(Layout element annotations)

___

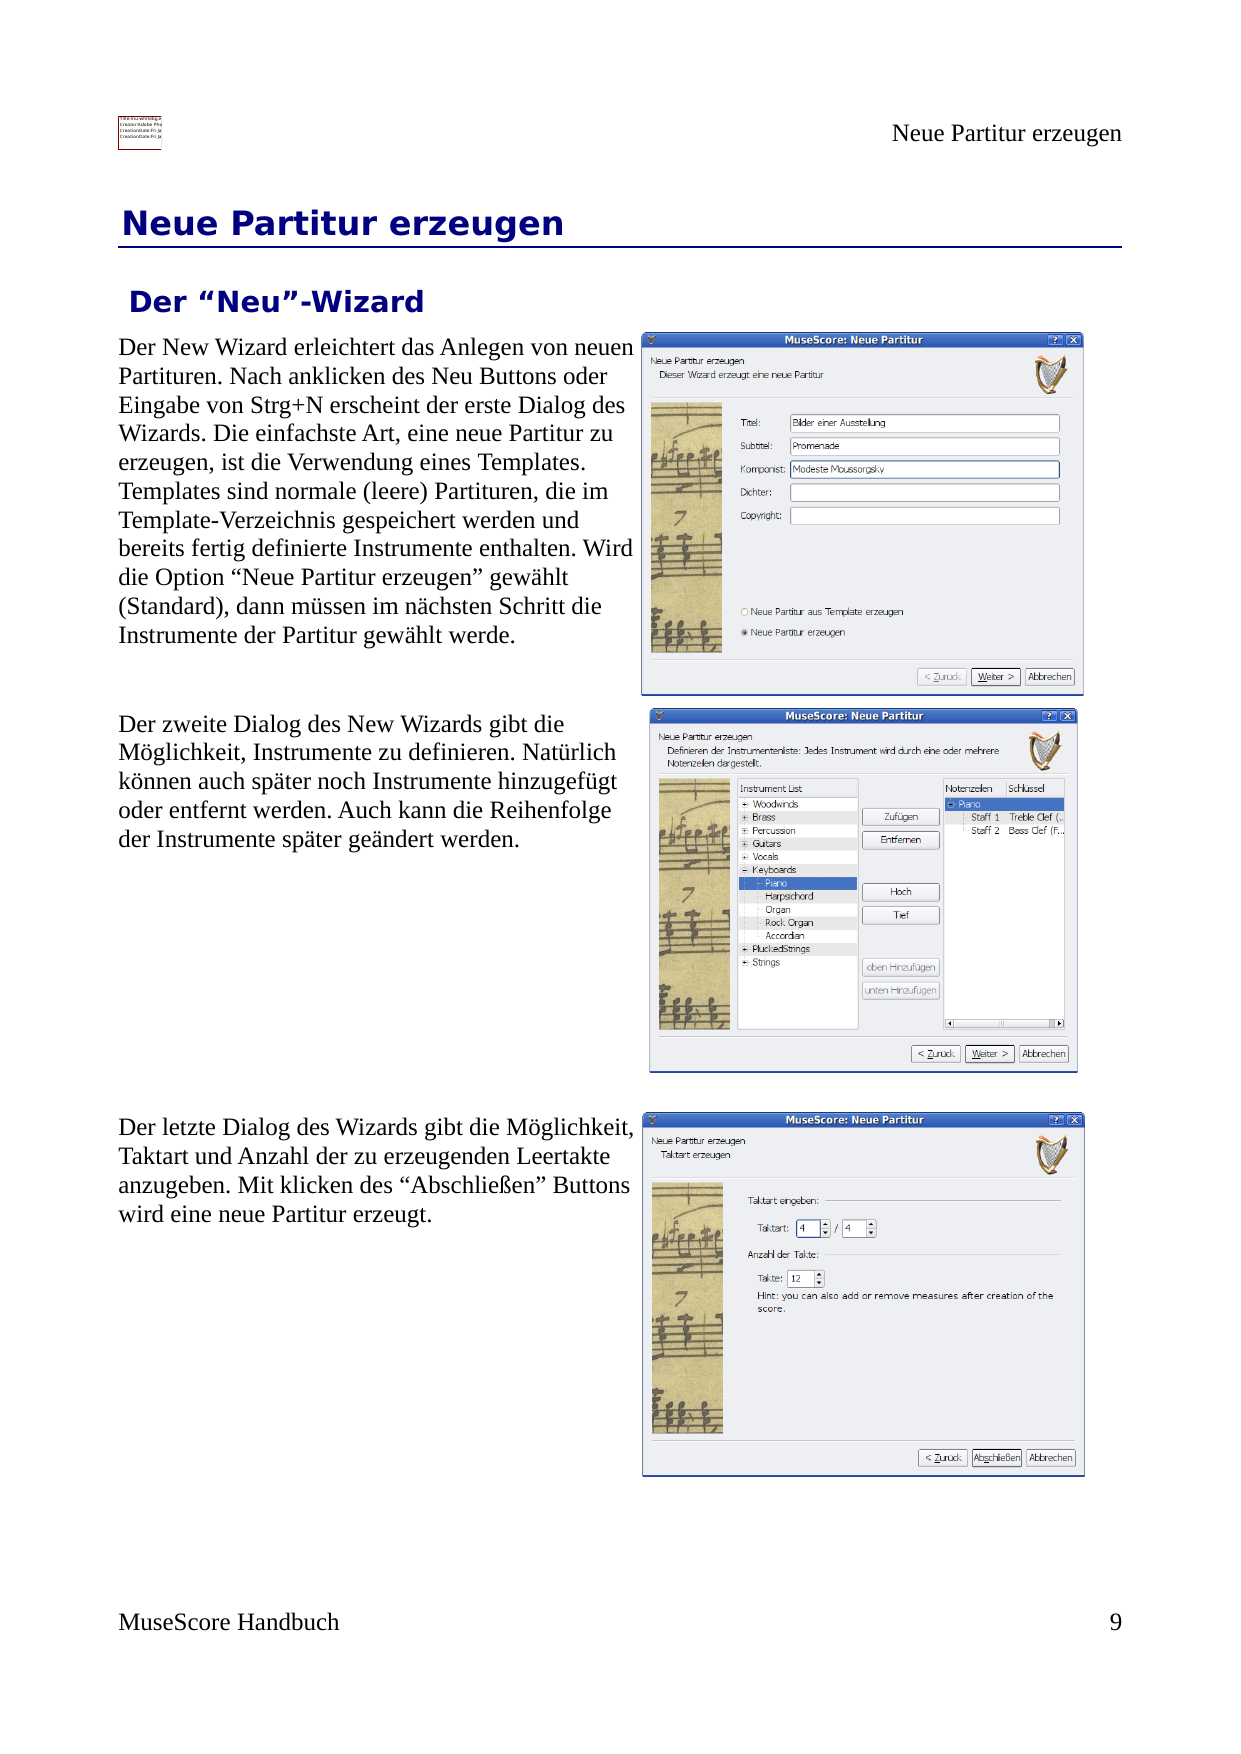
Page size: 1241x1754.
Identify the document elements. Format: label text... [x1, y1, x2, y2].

text Der letzte Dialog des Wizards gibt die Möglichkeit, Taktart und Anzahl der zu erzeugenden Leertakte anzugeben. Mit klicken des “Abschließen” Buttons wird eine neue Partitur erzeugt. [118, 1112, 642, 1227]
subtitle Der “Neu”-Wizard [118, 286, 1122, 320]
subtitle Neue Partitur erzeugen [118, 201, 1122, 246]
text Der zweite Dialog des New Wizards gibt die Möglichkeit, Instrumente zu definieren. Natürlich können auch später noch Instrumente hinzugefügt oder entfernt werden. Auch kann die Reihenfolge der Instrumente später geändert werden. [118, 709, 649, 852]
picture [641, 332, 1084, 696]
text Der New Wizard erleichtert das Anlegen von neuen Partituren. Nach anklicken des Neu Buttons oder Eingabe von Strg+N erscheint der erste Dialog des Wizards. Die einfachste Art, eine neue Partitur zu erzeugen, ist die Verwendung eines Templates. Templates sind normale (leere) Partituren, die im Template-Verzeichnis gespeichert werden und bereits fertig definierte Instrumente enthalten. Wird die Option “Neue Partitur erzeugen” gewählt (Standard), dann müssen im nächsten Schritt die Instrumente der Partitur gewählt werde. [118, 332, 641, 696]
picture [642, 1112, 1085, 1477]
picture [649, 708, 1078, 1073]
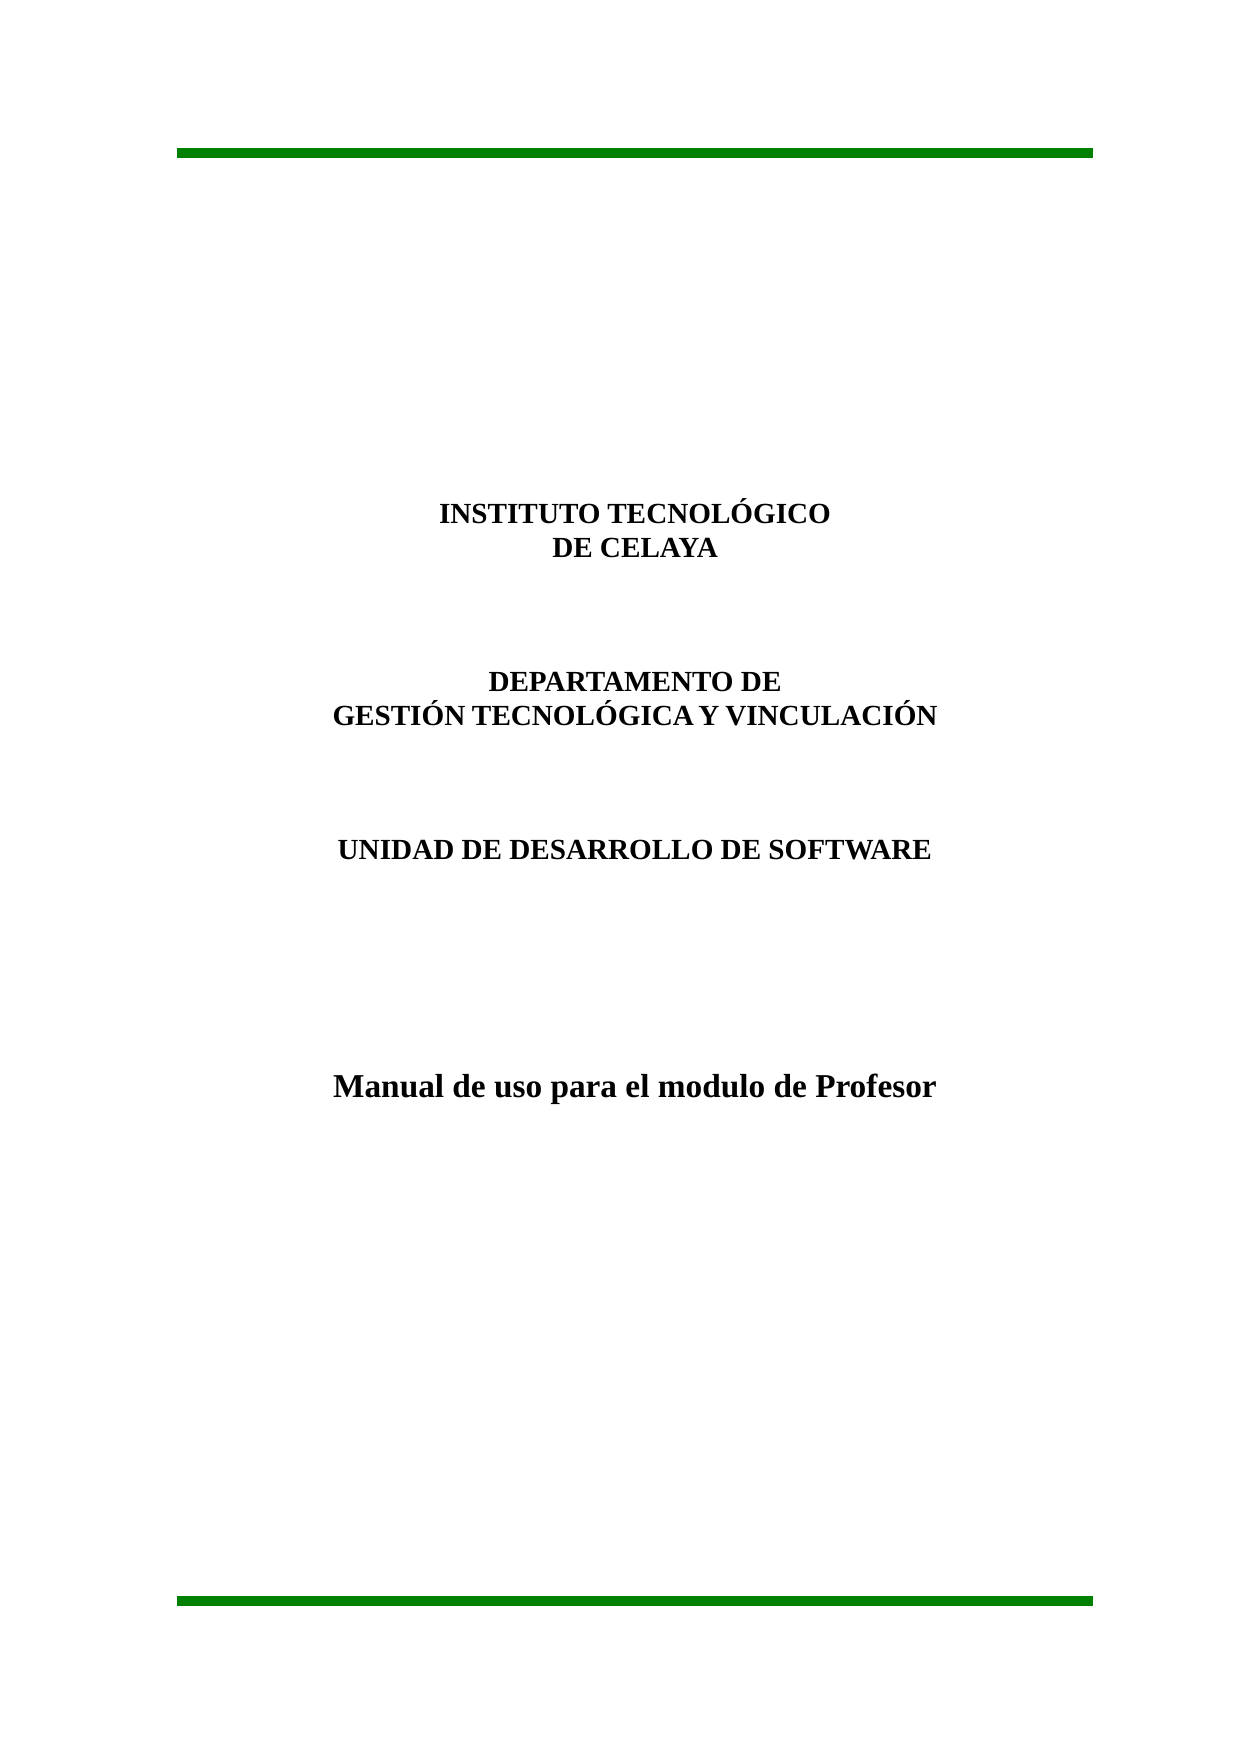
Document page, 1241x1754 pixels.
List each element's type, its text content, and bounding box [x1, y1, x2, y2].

text UNIDAD DE DESARROLLO DE SOFTWARE [180, 832, 1090, 865]
text INSTITUTO TECNOLÓGICO DE CELAYA [180, 496, 1090, 563]
text DEPARTAMENTO DE GESTIÓN TECNOLÓGICA Y VINCULACIÓN [180, 664, 1090, 731]
text Manual de uso para el modulo de Profesor [180, 1067, 1090, 1105]
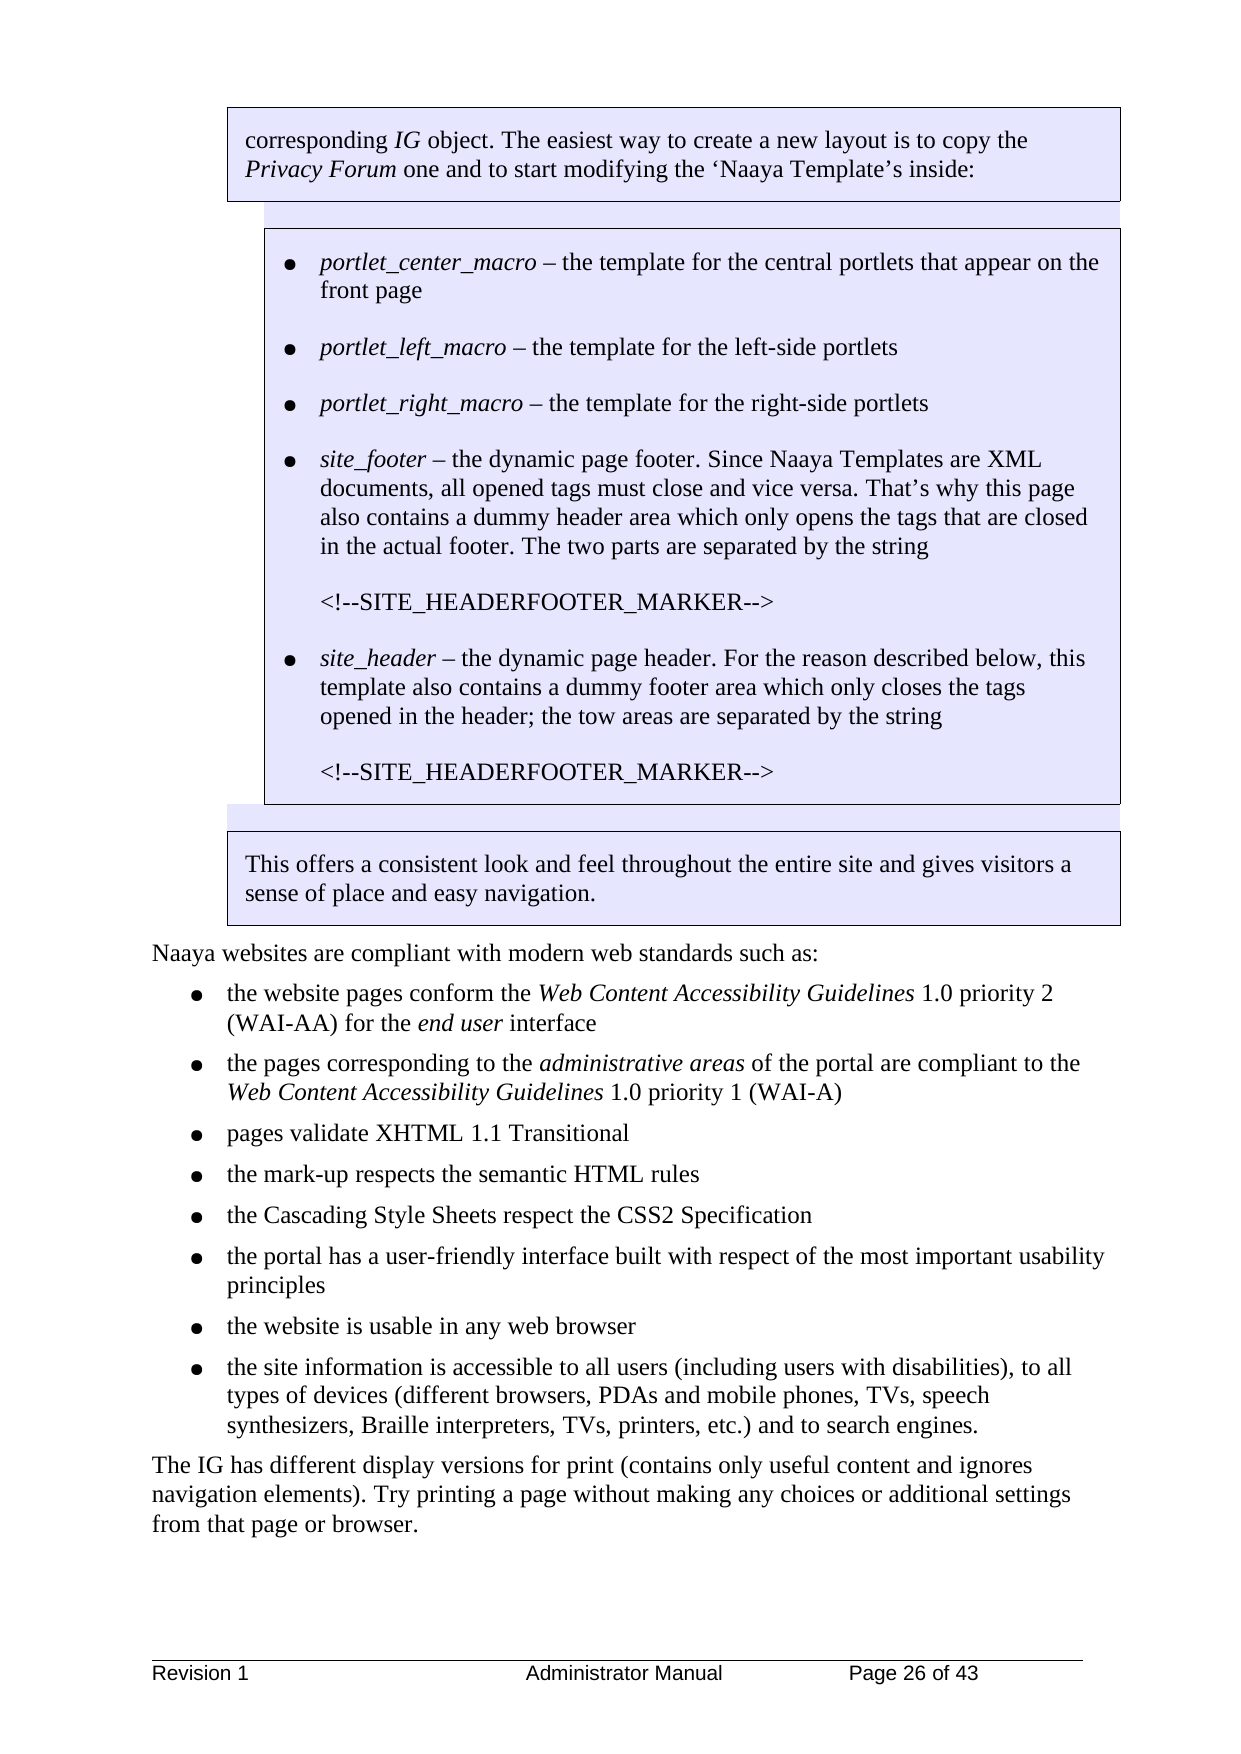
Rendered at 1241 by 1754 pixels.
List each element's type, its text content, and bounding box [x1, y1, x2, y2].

text Naaya websites are compliant with modern web standards such as: [152, 937, 1120, 967]
list portlet_right_macro – the template for the right-side portlets [265, 369, 1120, 417]
list the website is usable in any web browser [189, 1311, 1120, 1339]
list the site information is accessible to all users (including users with disabilities), to all types of devices (different browsers, PDAs and mobile phones, TVs, speech synthesizers, Braille interpreters, TVs, printers, etc.) and to search engines. [189, 1351, 1120, 1438]
list <!--SITE_HEADERFOOTER_MARKER--> [265, 739, 1120, 804]
list the Cascading Style Sheets respect the CSS2 Specification [189, 1200, 1120, 1229]
list site_header – the dynamic page header. For the reason described below, this template also contains a dummy footer area which only closes the tags opened in the header; the tow areas are separated by the string [265, 625, 1120, 730]
text This offers a consistent look and feel throughout the entire site and gives visitors a sense of place and easy navigation. [228, 832, 1120, 925]
text corresponding IG object. The easiest way to create a new layout is to copy the Privacy Forum one and to start modifying the ‘Naaya Template’s inside: [228, 108, 1120, 201]
list the mark-up respects the semantic HTML rules [189, 1159, 1120, 1188]
list the pages corresponding to the administrative areas of the portal are compliant to the Web Content Accessibility Guidelines 1.0 priority 1 (WAI-A) [189, 1048, 1120, 1106]
list pages validate XHTML 1.1 Transitional [189, 1118, 1120, 1147]
list the website pages conform the Web Content Accessibility Guidelines 1.0 priority 2 (WAI-AA) for the end user interface [189, 978, 1120, 1036]
text The IG has different display versions for print (contains only useful content and ignores navigation elements). Try printing a page without making any choices or additional settings from that page or browser. [152, 1450, 1120, 1537]
list portlet_center_macro – the template for the central portlets that appear on the front page [265, 229, 1120, 304]
list portlet_left_macro – the template for the left-side portlets [265, 313, 1120, 361]
list site_footer – the dynamic page footer. Since Naaya Templates are XML documents, all opened tags must close and vice versa. That’s why this page also contains a dummy header area which only opens the tags that are closed in the actual footer. The two parts are separated by the string [265, 425, 1120, 560]
list the portal has a user-friendly interface built with respect of the most important usability principles [189, 1241, 1120, 1299]
list <!--SITE_HEADERFOOTER_MARKER--> [265, 569, 1120, 616]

___

PROBLEM
Rewrite all of the material above, changing each "bounding box" to "bounding rectangle" and keeping everything else the same. Omit the pictures.

OUTPUT
Page size: 1241x1754.
Identify the document elements. Format: label text... [x1, y1, x2, y2].

text Der letzte Dialog des Wizards gibt die Möglichkeit, Taktart und Anzahl der zu erzeugenden Leertakte anzugeben. Mit klicken des “Abschließen” Buttons wird eine neue Partitur erzeugt. [118, 1112, 642, 1227]
subtitle Der “Neu”-Wizard [118, 286, 1122, 320]
subtitle Neue Partitur erzeugen [118, 201, 1122, 246]
text Der zweite Dialog des New Wizards gibt die Möglichkeit, Instrumente zu definieren. Natürlich können auch später noch Instrumente hinzugefügt oder entfernt werden. Auch kann die Reihenfolge der Instrumente später geändert werden. [118, 709, 649, 852]
picture [641, 332, 1084, 696]
text Der New Wizard erleichtert das Anlegen von neuen Partituren. Nach anklicken des Neu Buttons oder Eingabe von Strg+N erscheint der erste Dialog des Wizards. Die einfachste Art, eine neue Partitur zu erzeugen, ist die Verwendung eines Templates. Templates sind normale (leere) Partituren, die im Template-Verzeichnis gespeichert werden und bereits fertig definierte Instrumente enthalten. Wird die Option “Neue Partitur erzeugen” gewählt (Standard), dann müssen im nächsten Schritt die Instrumente der Partitur gewählt werde. [118, 332, 641, 696]
picture [642, 1112, 1085, 1477]
picture [649, 708, 1078, 1073]
Document page, 1241x1754 pixels.
List each element's type, its text content, and bounding rectangle [x1, y1, x2, y2].

text UNIDAD DE DESARROLLO DE SOFTWARE [180, 832, 1090, 865]
text INSTITUTO TECNOLÓGICO DE CELAYA [180, 496, 1090, 563]
text DEPARTAMENTO DE GESTIÓN TECNOLÓGICA Y VINCULACIÓN [180, 664, 1090, 731]
text Manual de uso para el modulo de Profesor [180, 1067, 1090, 1105]
Rendered at 1241 by 1754 pixels.
List each element's type, its text content, and bounding rectangle [x1, y1, x2, y2].

text Naaya websites are compliant with modern web standards such as: [152, 937, 1120, 967]
list portlet_right_macro – the template for the right-side portlets [265, 369, 1120, 417]
list the website is usable in any web browser [189, 1311, 1120, 1339]
list the site information is accessible to all users (including users with disabilities), to all types of devices (different browsers, PDAs and mobile phones, TVs, speech synthesizers, Braille interpreters, TVs, printers, etc.) and to search engines. [189, 1351, 1120, 1438]
list <!--SITE_HEADERFOOTER_MARKER--> [265, 739, 1120, 804]
list the Cascading Style Sheets respect the CSS2 Specification [189, 1200, 1120, 1229]
list site_header – the dynamic page header. For the reason described below, this template also contains a dummy footer area which only closes the tags opened in the header; the tow areas are separated by the string [265, 625, 1120, 730]
text This offers a consistent look and feel throughout the entire site and gives visitors a sense of place and easy navigation. [228, 832, 1120, 925]
text corresponding IG object. The easiest way to create a new layout is to copy the Privacy Forum one and to start modifying the ‘Naaya Template’s inside: [228, 108, 1120, 201]
list the mark-up respects the semantic HTML rules [189, 1159, 1120, 1188]
list the pages corresponding to the administrative areas of the portal are compliant to the Web Content Accessibility Guidelines 1.0 priority 1 (WAI-A) [189, 1048, 1120, 1106]
list pages validate XHTML 1.1 Transitional [189, 1118, 1120, 1147]
list the website pages conform the Web Content Accessibility Guidelines 1.0 priority 2 (WAI-AA) for the end user interface [189, 978, 1120, 1036]
text The IG has different display versions for print (contains only useful content and ignores navigation elements). Try printing a page without making any choices or additional settings from that page or browser. [152, 1450, 1120, 1537]
list portlet_center_macro – the template for the central portlets that appear on the front page [265, 229, 1120, 304]
list portlet_left_macro – the template for the left-side portlets [265, 313, 1120, 361]
list site_footer – the dynamic page footer. Since Naaya Templates are XML documents, all opened tags must close and vice versa. That’s why this page also contains a dummy header area which only opens the tags that are closed in the actual footer. The two parts are separated by the string [265, 425, 1120, 560]
list the portal has a user-friendly interface built with respect of the most important usability principles [189, 1241, 1120, 1299]
list <!--SITE_HEADERFOOTER_MARKER--> [265, 569, 1120, 616]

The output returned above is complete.